Post election advice
Ryan Summerlin November 13, 2012
Election night was a family affair. Our 18-year-old grandson, first time voter, joined my husband and me to watch the returns.
Politics was not a subject that had been on the tip of his age group’s tongue. However, the last 24 hours before the polls closed, the usual social media chatter from fellow 18-year-olds changed to politics. During election night media’s coverage of returns, tweets and emails were flowing. Some were caustic and humorous.
One from Kyle Larson, a college freshman from Centennial, was so insightful our grandson shared it with us. With Larson’s permission, I am relaying what came out of the mouth of this first-time voter.
“Alright, now that we have our president, our senate, our house, we can finally settle down, and sure, maybe some of us may mourn for a week or two at Mitt Romney’s loss, but here’s a couple things we have to learn.
“1. The country will not die. The president does not have the power to ruin a country. That takes the president, the house, the senate, and the Supreme Court to completely ruin a country. So everyone is saying ‘Let’s move to country xyz.’ You don’t need to. Everyone in America will still live. Obama’s not going to kill Americans.
“2. We are America, not the Land of Republicans, not the Land of Democrats, but the land of America! We are a United States, and as such, we have to be able to set aside our differences, and work together to solve our problems. Sure, not every problem is going to be solved the ideal way you wanted, and sure, maybe you don’t agree with everything the president agrees with, but America’s voice will be heard. We are a democracy. So if you lost, I’m sorry. But your voice still matters, and let it be heard!
“And so, the election is over, and we must stand together as Americans, roll up our sleeves, and get some work done….”
We are beginning to realize that “not every problem is going to be solved the ideal way you wanted.” There is going to have to be some give and some take because the consequences of the so-called fiscal cliff will be dire.
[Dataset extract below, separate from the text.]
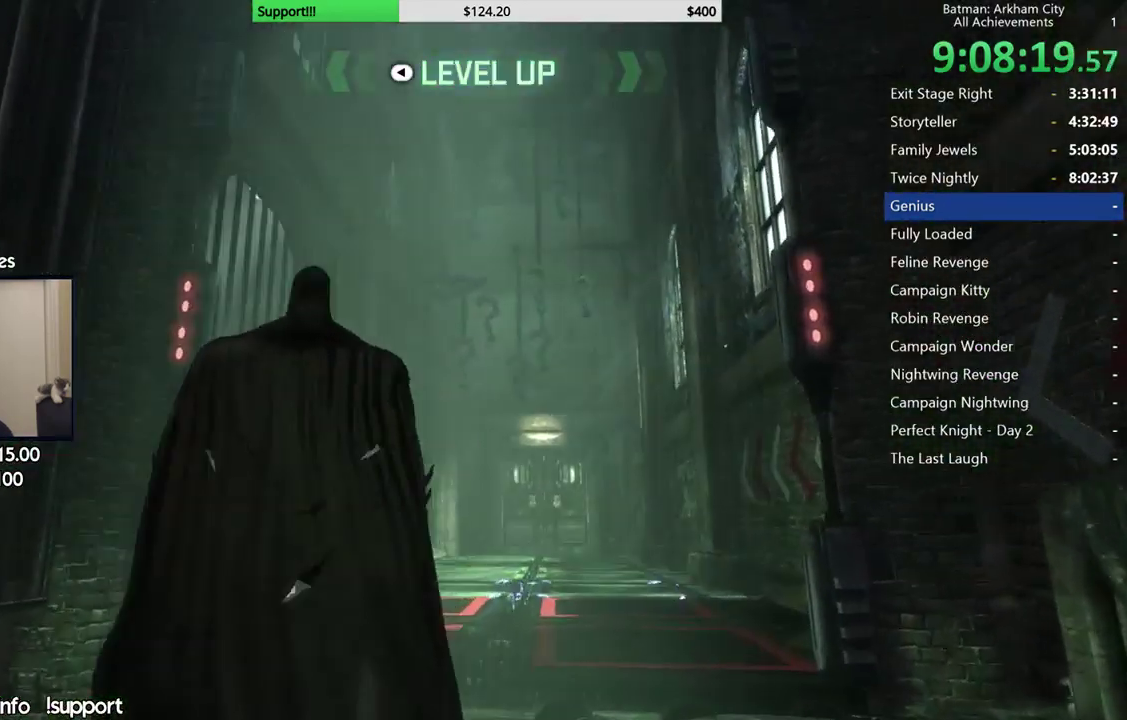
{"buttons": [], "left_stick": "center", "right_stick": "center", "events": [[133, "right_stick", "up"], [433, "right_stick", "center"]]}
In the budget debates this summer, compromise was a no-no. Temporary agreement was reached only by setting up a “sequester,” an automatic trigger that would go into effect that would be so horrific to priorities of both sides of the aisle, a compromise would be forced. The Pentagon budget would be slashed, taxes would automatically rise on everyone, and social programs would be reduced to rubble. Most economists predict that the “sequester” was so austere, the country would lapse into recession and unemployment would soar.
The thought was that after the November elections, compromise would be easier and voters would have expressed the direction the country preferred.
Post-election, we still have a nearly equally divided country. President Obama won the popular vote by only 2.5 percent. Congress has a Democratic-controlled Senate and a GOP-dominated House.
The Associated Press exit polls confirmed on most issues there was a spread of a couple of percentage points. One was different. About 60 percent wanted “high-income earners to pay more in taxes in order to reduce the deficit.” Whether it is done by removing deductions, tax-rate increases, or program budget cutting, real compromise should contain a combination of all so long as the math works to cut the deficit.
We have kicked the tough-decision can down the road long enough, and it is time those in Washington “roll up their sleeves.” Delay and political demagogy should not be tolerated. Enough, already. Grown-ups … it is time to heed the words of 18-year-old Kyle Larson.